▸ **WORK ITEM**:
Quote, without any change, the line that contains "X19900000Y-20000000D02*" and all lines that follow it to the end of the data below.
------------------------------------------------
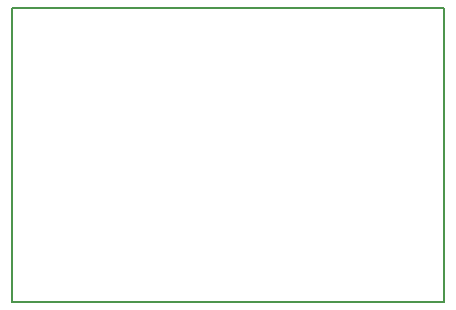
<source format=gbr>
%TF.GenerationSoftware,KiCad,Pcbnew,(6.0.2)*%
%TF.CreationDate,2022-03-09T19:48:55-08:00*%
%TF.ProjectId,IFLFU-test-front,49464c46-552d-4746-9573-742d66726f6e,rev?*%
%TF.SameCoordinates,Original*%
%TF.FileFunction,Soldermask,Bot*%
%TF.FilePolarity,Negative*%
%FSLAX46Y46*%
G04 Gerber Fmt 4.6, Leading zero omitted, Abs format (unit mm)*
G04 Created by KiCad (PCBNEW (6.0.2)) date 2022-03-09 19:48:55*
%MOMM*%
%LPD*%
G01*
G04 APERTURE LIST*
%ADD10C,0.150000*%
G04 APERTURE END LIST*
D10*
X19900000Y-20000000D02*
X56500000Y-20000000D01*
X56500000Y-20000000D02*
X56500000Y-44900000D01*
X56500000Y-44900000D02*
X19900000Y-44900000D01*
X19900000Y-44900000D02*
X19900000Y-20000000D01*
M02*

</source>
------------------------------------------------
▸ **RESPONSE FOR THIS EXERCISE**:
X19900000Y-20000000D02*
X56500000Y-20000000D01*
X56500000Y-20000000D02*
X56500000Y-44900000D01*
X56500000Y-44900000D02*
X19900000Y-44900000D01*
X19900000Y-44900000D02*
X19900000Y-20000000D01*
M02*

</source>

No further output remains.